The summit meet was organised by the International Air Transport Association and was attended by senior aviation officials from Australia, Brazil, Canada, Chile, Mauritius, Morocco, Panama, Singapore, Switzerland, Turkey and Vietnam apart from those of India, the US and the EU.

The meet was chaired by Jeff Shane, an aviation lawyer and former undersecretary for the US Transportation Department.

According to IATA, international air traffic is currently governed by about 3,500 bilateral air treaties that dictate route, frequency and ownership guidelines amongst other issues related to the civil aviation industry.

It is increasingly being felt that restrictions on aviation are still tighter than those governing other global industries.

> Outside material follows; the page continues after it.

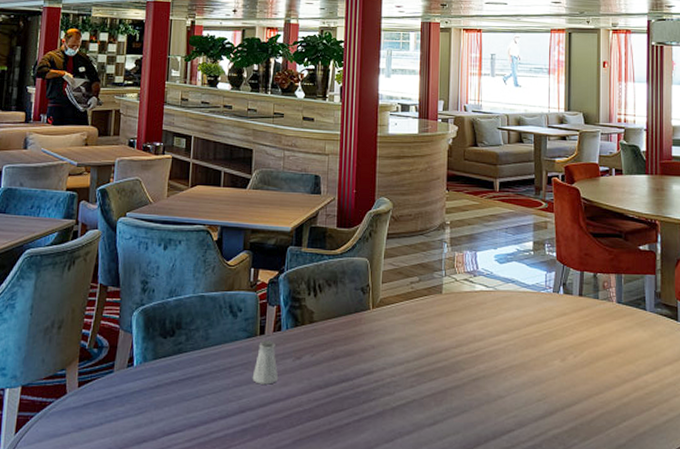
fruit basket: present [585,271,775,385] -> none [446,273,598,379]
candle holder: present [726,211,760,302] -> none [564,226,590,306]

''International air transport is something people think of as one of the most international businesses on the planet,'' said Shane. ``It is in fact one of the least international in terms of its corporate organization. All rules promulgated by national governments insist that airlines in their territory be owned and controlled by citizens of those territories.''

According to Shane, the airline industry would be much healthier and be better equipped to deal with downturns, such as that faced by it currently, if capital were allowed to flow more freely within the industry.

By allowing more competition, consumers would also be better served, he said. Today, for the most part, international carriers may not carry passengers across international lines unless the plane leaves from and ends up in the country in which that carrier is based.

According to IATA though no decisions were reached at the weekend summit, the participants have asked IATA to set up a second meeting in early 2009. This meet, IATA said, would help ''turn discussion into action.''

According to IATA director general and CEO, Giovanni Bisignani, the need for change was urgent, given the falling demand for air travel and huge losses being racked up be the world's airlines. Global airline-passenger traffic fell 2.9 per cent  in September, which is the first drop in five years.